WASHINGTON, D.C. — U.S. Office of Personnel Management officials on July 9 announced the results of the interagency forensics investigation into a recent cyber incident involving federal background investigation data and the steps it is taking to protect those affected.
In late May, as a result of ongoing efforts to secure its systems, OPM discovered an incident affecting background investigation records of current, former and prospective federal employees and contractors, officials said.
The forensics investigation determined that the types of information in these records include identification details such as Social Security numbers; residency and educational history; employment history; information about immediate family and other personal and business acquaintances; health, criminal and financial history; and other details.
Some records also include findings from interviews conducted by background investigators and fingerprints. User names and passwords that background investigation applicants used to fill out their background investigation forms also were stolen.
Since learning of the incident affecting background investigation records, OPM and the interagency incident response team concluded that sensitive information, including the Social Security numbers of 21.5 million individuals, was stolen from the background investigation databases. This includes 19.7 million people who applied for a background investigation, and 1.8 million non-applicants, predominantly spouses or cohabitants of applicants, officials said.
There is no information at this time to suggest any misuse or further dissemination of the information that was stolen from OPM’s systems, they added.
“While background investigation records do contain some information regarding mental health and financial history provided by those that have applied for a security clearance and by individuals contacted during the background investigation, there is no evidence that separate systems that store information regarding the health, financial, payroll and retirement records of federal personnel were impacted by this incident,” OPM officials said in a news release.
This incident is separate, but related to, a previous incident discovered in April affecting personnel data for current and former federal employees officials said. OPM and its interagency partners concluded “with a high degree of confidence” that personnel data for 4.2 million individuals had been stolen, officials said.
“This number has not changed since it was announced by OPM in early June, and OPM has worked to notify all of these individuals and ensure that they are provided with the appropriate support and tools to protect their personal information,” the news release says.
To protect those affected, OPM is providing a comprehensive suite of monitoring and protection services for background investigation applicants and non-applicants whose Social Security numbers or other sensitive information were stolen.
For the 21.5 million background investigation applicants, spouses or cohabitants with Social Security numbers and other sensitive information that was stolen from OPM databases, OPM and the Defense Department will work with a private-sector firm specializing in credit and identity theft monitoring to provide services tailored to address potential risks created by this particular incident for at least three years, at no charge.
In the coming weeks, OPM will begin to send notification packages to these individuals, which will provide details on the incident and information on how to access these services. OPM also will provide educational materials and guidance to help them prevent identity theft, better secure their personal and work-related data, and become more generally informed about cyber threats and other risks presented by malicious actors.
Other individuals whose name, address, date of birth, or other similar information may have been listed on a background investigation form, but whose Social Security numbers are not included, could include immediate family members or other close contacts of the applicant.

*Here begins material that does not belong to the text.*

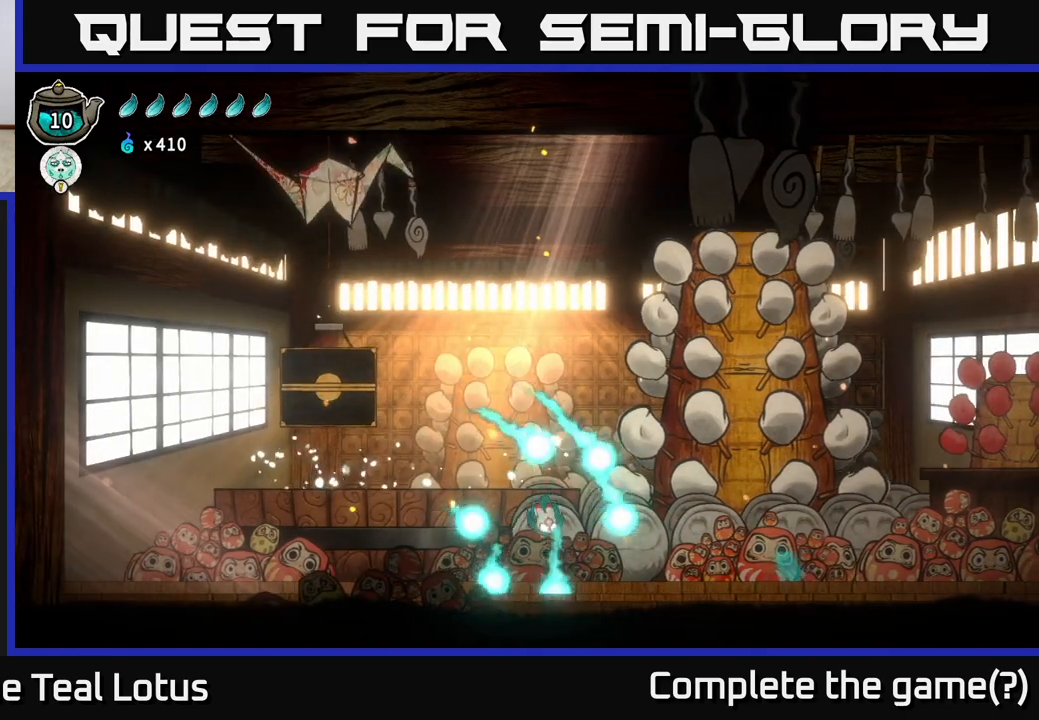
{"buttons": ["A", "R2"], "left_stick": "right", "right_stick": "center", "events": [[267, "R2", "down"], [417, "A", "down"]]}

In many cases, the information about these individuals is the same as information generally available in public forums, such as online directories or social media, and therefore the compromise of this information generally does not present the same level of risk of identity theft or other issues, officials said.
The notification package that will be sent to background investigation applicants will include detailed information that applicants can provide to people they may have listed on a background investigation form. This information will explain the types of data that may have been included on the form, best practices they can exercise to protect themselves, and the resources publicly available to address questions or concerns, officials said.

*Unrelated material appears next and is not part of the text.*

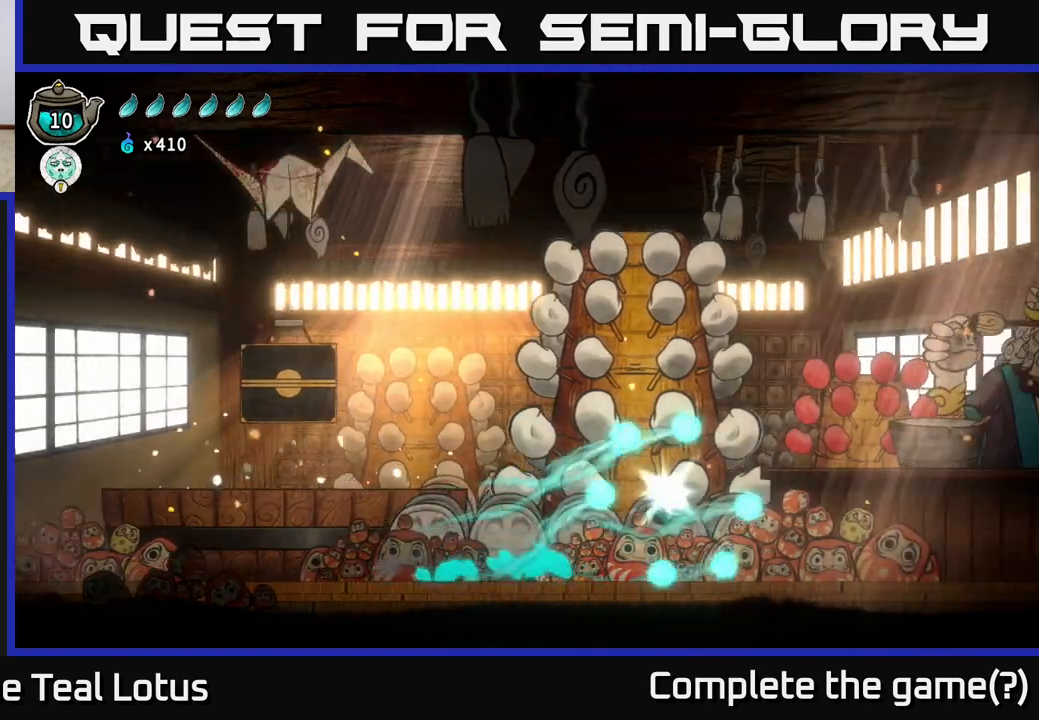
{"buttons": [], "left_stick": "left", "right_stick": "center", "events": [[400, "R2", "up"], [417, "A", "up"], [500, "left_stick", "left"]]}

On July 10, OPM launched a new, online incident resource center atwww.opm.gov/cybersecurity to offer information regarding the OPM incidents as well as direct individuals to materials, training, and useful information on best practices to secure data, protect against identity theft, and stay safe online.
This resource site will be regularly updated with the most recent information about both the personnel records and background investigation incidents, responses to frequently asked questions, and tools that can help guard against emerging cyber threats, officials said. A call center will follow in the weeks to come, they added.
In June, OPM identified 15 new steps to improve security, leverage outside expertise, modernize its systems and ensure internal accountability in its cyber practices.
This includes completing deployment of two-factor “strong authentication” for all users, expanding continuous monitoring of its systems, and hiring a new cybersecurity advisor.